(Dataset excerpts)
_ _ _

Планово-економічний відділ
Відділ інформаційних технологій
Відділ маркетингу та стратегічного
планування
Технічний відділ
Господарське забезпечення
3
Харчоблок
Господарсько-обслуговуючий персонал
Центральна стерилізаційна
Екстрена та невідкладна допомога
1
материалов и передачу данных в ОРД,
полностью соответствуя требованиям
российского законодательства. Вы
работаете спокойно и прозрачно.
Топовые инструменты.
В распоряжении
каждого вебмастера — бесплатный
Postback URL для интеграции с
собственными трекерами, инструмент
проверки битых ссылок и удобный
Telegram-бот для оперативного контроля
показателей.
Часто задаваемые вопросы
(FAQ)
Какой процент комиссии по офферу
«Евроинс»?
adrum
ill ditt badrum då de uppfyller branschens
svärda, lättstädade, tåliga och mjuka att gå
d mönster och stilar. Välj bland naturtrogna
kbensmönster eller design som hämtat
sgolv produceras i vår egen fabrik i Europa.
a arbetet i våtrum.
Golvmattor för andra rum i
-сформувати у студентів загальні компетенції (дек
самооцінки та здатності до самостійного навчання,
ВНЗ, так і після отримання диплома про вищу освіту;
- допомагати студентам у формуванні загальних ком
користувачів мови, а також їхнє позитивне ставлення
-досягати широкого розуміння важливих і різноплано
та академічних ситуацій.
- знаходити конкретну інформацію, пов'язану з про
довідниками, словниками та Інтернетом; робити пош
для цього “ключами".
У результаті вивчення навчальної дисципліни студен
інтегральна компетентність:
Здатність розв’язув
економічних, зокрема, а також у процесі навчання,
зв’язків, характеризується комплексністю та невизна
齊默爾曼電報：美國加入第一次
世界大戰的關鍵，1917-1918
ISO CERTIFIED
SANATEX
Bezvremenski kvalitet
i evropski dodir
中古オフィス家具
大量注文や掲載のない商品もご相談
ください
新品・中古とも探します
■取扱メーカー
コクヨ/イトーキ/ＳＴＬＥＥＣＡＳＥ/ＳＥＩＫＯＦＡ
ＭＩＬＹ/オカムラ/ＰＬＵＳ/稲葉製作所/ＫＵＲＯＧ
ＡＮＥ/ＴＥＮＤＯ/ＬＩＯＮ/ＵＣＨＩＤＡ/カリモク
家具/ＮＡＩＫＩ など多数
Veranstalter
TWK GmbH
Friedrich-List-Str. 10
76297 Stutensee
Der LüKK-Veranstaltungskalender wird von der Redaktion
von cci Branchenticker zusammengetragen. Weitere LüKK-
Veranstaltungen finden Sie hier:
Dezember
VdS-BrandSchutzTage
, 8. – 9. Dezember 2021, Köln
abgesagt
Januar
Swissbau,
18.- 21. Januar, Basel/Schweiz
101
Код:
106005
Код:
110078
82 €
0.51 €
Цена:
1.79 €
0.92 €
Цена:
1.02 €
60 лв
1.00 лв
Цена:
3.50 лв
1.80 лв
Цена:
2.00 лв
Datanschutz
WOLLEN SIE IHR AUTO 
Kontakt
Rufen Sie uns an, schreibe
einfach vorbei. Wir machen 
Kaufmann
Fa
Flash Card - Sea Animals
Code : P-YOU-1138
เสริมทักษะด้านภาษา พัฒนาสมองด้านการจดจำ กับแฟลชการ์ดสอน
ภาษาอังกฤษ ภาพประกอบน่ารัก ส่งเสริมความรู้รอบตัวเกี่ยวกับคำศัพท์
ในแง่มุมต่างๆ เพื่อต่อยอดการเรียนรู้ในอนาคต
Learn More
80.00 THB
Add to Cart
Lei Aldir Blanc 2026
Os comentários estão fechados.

_ _ _

### Assignment
Repeat each of the entries above precisely as given.

### Response for this exercise
Планово-економічний відділ
Відділ інформаційних технологій
Відділ маркетингу та стратегічного
планування
Технічний відділ
Господарське забезпечення
3
Харчоблок
Господарсько-обслуговуючий персонал
Центральна стерилізаційна
Екстрена та невідкладна допомога
1
материалов и передачу данных в ОРД,
полностью соответствуя требованиям
российского законодательства. Вы
работаете спокойно и прозрачно.
Топовые инструменты.
В распоряжении
каждого вебмастера — бесплатный
Postback URL для интеграции с
собственными трекерами, инструмент
проверки битых ссылок и удобный
Telegram-бот для оперативного контроля
показателей.
Часто задаваемые вопросы
(FAQ)
Какой процент комиссии по офферу
«Евроинс»?
adrum
ill ditt badrum då de uppfyller branschens
svärda, lättstädade, tåliga och mjuka att gå
d mönster och stilar. Välj bland naturtrogna
kbensmönster eller design som hämtat
sgolv produceras i vår egen fabrik i Europa.
a arbetet i våtrum.
Golvmattor för andra rum i
-сформувати у студентів загальні компетенції (дек
самооцінки та здатності до самостійного навчання,
ВНЗ, так і після отримання диплома про вищу освіту;
- допомагати студентам у формуванні загальних ком
користувачів мови, а також їхнє позитивне ставлення
-досягати широкого розуміння важливих і різноплано
та академічних ситуацій.
- знаходити конкретну інформацію, пов'язану з про
довідниками, словниками та Інтернетом; робити пош
для цього “ключами".
У результаті вивчення навчальної дисципліни студен
інтегральна компетентність:
Здатність розв’язув
економічних, зокрема, а також у процесі навчання,
зв’язків, характеризується комплексністю та невизна
齊默爾曼電報：美國加入第一次
世界大戰的關鍵，1917-1918
ISO CERTIFIED
SANATEX
Bezvremenski kvalitet
i evropski dodir
中古オフィス家具
大量注文や掲載のない商品もご相談
ください
新品・中古とも探します
■取扱メーカー
コクヨ/イトーキ/ＳＴＬＥＥＣＡＳＥ/ＳＥＩＫＯＦＡ
ＭＩＬＹ/オカムラ/ＰＬＵＳ/稲葉製作所/ＫＵＲＯＧ
ＡＮＥ/ＴＥＮＤＯ/ＬＩＯＮ/ＵＣＨＩＤＡ/カリモク
家具/ＮＡＩＫＩ など多数
Veranstalter
TWK GmbH
Friedrich-List-Str. 10
76297 Stutensee
Der LüKK-Veranstaltungskalender wird von der Redaktion
von cci Branchenticker zusammengetragen. Weitere LüKK-
Veranstaltungen finden Sie hier:
Dezember
VdS-BrandSchutzTage
, 8. – 9. Dezember 2021, Köln
abgesagt
Januar
Swissbau,
18.- 21. Januar, Basel/Schweiz
101
Код:
106005
Код:
110078
82 €
0.51 €
Цена:
1.79 €
0.92 €
Цена:
1.02 €
60 лв
1.00 лв
Цена:
3.50 лв
1.80 лв
Цена:
2.00 лв
Datanschutz
WOLLEN SIE IHR AUTO 
Kontakt
Rufen Sie uns an, schreibe
einfach vorbei. Wir machen 
Kaufmann
Fa
Flash Card - Sea Animals
Code : P-YOU-1138
เสริมทักษะด้านภาษา พัฒนาสมองด้านการจดจำ กับแฟลชการ์ดสอน
ภาษาอังกฤษ ภาพประกอบน่ารัก ส่งเสริมความรู้รอบตัวเกี่ยวกับคำศัพท์
ในแง่มุมต่างๆ เพื่อต่อยอดการเรียนรู้ในอนาคต
Learn More
80.00 THB
Add to Cart
Lei Aldir Blanc 2026
Os comentários estão fechados.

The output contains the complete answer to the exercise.